* Recording - whatever the audio interface produce, normally 24bit.
- there is no interfaces which have meaningful 24bit resolution, but most of them are better then 16bit. The hint is in the specification: SnR or alike which is 96dB for 16bit (you can easily find that most interfaces have over 100dB, but no of them have 144dB required for 24bit)
- and so recording into 32 means saving at least 12 useless bits (into 64 format, ~44 bits pro samples will be useless)

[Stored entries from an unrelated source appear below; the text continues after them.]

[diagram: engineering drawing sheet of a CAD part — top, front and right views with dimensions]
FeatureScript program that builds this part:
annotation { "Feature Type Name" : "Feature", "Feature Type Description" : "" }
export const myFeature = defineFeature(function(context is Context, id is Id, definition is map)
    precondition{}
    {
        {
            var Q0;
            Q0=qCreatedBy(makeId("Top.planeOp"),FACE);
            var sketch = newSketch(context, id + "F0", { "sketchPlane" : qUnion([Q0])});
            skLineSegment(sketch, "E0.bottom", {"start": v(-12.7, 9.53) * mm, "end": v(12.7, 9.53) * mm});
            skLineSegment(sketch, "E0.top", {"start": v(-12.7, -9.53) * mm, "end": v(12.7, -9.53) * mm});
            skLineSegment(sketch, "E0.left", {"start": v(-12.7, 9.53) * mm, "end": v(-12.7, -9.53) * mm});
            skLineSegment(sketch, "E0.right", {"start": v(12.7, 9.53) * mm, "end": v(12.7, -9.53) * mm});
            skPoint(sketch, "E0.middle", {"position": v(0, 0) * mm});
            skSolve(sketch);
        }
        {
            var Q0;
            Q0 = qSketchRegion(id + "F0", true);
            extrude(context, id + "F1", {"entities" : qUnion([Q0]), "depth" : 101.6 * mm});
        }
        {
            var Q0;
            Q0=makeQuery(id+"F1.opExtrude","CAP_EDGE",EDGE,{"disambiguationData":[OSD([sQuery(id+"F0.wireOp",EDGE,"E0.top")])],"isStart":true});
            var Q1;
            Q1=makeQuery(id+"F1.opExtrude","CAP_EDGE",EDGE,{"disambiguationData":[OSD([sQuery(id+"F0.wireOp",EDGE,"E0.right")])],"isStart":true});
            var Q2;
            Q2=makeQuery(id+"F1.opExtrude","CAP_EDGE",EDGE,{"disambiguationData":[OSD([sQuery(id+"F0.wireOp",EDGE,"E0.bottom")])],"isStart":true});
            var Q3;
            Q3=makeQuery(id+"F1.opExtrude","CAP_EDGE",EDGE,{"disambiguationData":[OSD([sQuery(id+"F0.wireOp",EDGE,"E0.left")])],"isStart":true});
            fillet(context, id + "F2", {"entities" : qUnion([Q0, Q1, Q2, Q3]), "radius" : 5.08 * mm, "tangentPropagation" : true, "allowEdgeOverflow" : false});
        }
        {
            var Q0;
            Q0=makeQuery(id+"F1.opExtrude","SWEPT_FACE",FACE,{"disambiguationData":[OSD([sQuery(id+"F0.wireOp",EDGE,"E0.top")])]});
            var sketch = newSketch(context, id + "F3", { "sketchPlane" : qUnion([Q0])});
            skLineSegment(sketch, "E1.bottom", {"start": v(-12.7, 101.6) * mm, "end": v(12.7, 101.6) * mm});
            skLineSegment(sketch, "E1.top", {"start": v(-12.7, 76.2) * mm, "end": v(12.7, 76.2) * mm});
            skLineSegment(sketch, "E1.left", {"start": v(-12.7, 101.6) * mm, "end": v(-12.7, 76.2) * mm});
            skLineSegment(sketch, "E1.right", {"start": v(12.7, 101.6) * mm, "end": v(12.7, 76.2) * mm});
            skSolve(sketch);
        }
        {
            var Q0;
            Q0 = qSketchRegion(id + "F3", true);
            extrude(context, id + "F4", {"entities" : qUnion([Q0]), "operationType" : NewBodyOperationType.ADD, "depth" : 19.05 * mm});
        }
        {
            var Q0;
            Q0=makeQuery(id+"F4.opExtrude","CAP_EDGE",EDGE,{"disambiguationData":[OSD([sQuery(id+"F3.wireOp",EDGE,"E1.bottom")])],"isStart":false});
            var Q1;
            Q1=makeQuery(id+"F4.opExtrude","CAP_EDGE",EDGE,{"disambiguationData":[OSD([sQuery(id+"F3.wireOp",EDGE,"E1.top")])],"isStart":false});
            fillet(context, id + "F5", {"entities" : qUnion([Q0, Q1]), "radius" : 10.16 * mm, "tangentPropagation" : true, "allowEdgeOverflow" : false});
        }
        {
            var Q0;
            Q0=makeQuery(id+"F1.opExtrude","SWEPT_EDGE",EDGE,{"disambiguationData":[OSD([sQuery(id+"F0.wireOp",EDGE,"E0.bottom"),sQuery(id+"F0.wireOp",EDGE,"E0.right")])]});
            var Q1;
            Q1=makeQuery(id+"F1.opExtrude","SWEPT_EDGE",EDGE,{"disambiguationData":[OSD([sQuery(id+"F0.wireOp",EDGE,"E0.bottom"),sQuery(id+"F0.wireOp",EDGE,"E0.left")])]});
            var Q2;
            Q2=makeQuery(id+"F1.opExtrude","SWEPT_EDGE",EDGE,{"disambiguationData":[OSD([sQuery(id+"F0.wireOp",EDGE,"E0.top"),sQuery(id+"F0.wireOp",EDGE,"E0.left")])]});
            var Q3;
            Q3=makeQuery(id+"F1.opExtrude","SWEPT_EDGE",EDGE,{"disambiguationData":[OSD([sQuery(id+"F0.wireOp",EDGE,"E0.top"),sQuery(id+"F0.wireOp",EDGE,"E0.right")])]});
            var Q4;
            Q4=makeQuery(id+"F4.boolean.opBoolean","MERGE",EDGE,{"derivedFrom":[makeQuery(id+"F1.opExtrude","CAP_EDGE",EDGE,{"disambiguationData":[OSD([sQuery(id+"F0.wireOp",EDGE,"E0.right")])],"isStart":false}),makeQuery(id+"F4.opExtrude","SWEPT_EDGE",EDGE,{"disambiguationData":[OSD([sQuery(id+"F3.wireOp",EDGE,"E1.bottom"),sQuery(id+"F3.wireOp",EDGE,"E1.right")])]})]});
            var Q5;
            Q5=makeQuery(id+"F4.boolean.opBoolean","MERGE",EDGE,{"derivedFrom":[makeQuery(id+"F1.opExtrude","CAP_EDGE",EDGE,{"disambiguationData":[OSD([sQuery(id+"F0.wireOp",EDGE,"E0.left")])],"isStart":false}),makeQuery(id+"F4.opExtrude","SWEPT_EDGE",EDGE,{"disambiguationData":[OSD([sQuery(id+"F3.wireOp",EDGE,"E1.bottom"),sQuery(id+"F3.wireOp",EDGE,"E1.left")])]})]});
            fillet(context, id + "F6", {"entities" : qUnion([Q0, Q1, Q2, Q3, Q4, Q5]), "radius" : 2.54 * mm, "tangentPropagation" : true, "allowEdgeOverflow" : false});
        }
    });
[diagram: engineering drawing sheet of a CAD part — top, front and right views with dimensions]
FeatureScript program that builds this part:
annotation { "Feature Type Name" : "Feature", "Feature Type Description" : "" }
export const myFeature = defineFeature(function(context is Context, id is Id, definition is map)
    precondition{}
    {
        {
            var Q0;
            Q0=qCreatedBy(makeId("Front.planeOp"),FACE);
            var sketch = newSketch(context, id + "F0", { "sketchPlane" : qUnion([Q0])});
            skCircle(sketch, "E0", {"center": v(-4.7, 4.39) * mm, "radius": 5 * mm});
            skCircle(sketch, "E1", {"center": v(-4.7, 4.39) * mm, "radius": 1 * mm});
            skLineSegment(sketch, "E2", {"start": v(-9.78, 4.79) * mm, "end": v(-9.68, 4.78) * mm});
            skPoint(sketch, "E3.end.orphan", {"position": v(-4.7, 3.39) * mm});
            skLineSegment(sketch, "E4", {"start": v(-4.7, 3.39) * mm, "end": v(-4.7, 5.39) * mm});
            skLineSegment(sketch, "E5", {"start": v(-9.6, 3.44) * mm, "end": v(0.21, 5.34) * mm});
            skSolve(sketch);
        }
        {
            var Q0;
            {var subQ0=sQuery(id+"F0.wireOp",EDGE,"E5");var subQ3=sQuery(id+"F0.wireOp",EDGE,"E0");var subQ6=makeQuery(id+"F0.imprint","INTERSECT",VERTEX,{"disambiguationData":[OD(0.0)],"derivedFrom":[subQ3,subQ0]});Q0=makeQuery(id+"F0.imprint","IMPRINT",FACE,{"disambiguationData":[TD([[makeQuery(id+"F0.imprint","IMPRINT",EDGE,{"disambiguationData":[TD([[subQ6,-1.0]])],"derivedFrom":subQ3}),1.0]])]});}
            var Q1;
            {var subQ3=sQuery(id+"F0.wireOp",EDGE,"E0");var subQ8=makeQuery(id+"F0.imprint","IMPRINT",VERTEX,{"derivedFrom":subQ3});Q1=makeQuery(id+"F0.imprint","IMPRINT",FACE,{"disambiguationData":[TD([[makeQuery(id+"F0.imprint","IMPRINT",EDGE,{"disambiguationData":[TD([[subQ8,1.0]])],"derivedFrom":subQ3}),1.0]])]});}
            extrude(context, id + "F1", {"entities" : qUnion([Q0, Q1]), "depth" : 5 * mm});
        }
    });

* Processing - 64bit. Even simple mixing 2 channels "damage" the last significant bit, complex algorithms use 1000s of mathematical computations. While that does not mean 10 operations always destroy last 10 significant bits, in practice that is much less, the result depends from the algorithm (usually moderate to good quality) and the programmer (experience of which in the music world is unpredictable). So the difference between 32bit and 64bit processing can shift into audible range (~16 bit). Note that up-sampling (f.e. to 96kHz) in some situations sounds "better" (you can find some examples from Craig) for the same reason.
* Intermediate saving (rendering/mix export/etc) - 32bit. That is "floating point" format with 24bit precision bits for any number. Even in worse case scenario, it will take ~8 intermediate savings till the difference to 64bit become audible (so you process -> export -> import -> process -> export -> import ... etc). I have not seen examples in the Internet that such degradation ever happens in practice. Note that 24bit format is fixed point, that means low amplitude samples have low precision (down to 1bit!) and only full amplitude samples have 24bit precision. The degradation is 1bit loose pro ~6dB. F.e. if the upper level of samples in your rendered file is -18dB, you use at most 21bit when exporting into 24bit format.
* Master output - 24bit or 32bit. After mastering the level should be normalized. Future processing is not going to increase the level of low amplitude samples, it will only reduce the precision when moving toward 16bit CD format. So 24bit fixed point is more then sufficient.
Finally. Dithering should be applied only once, especially "good" algos (noise shaping). By definition of that process, dithering adds noise to the signal (that is a trade, not a magic, you get more noise for less quantization distortion, a good trade for listening but questionable for future processing).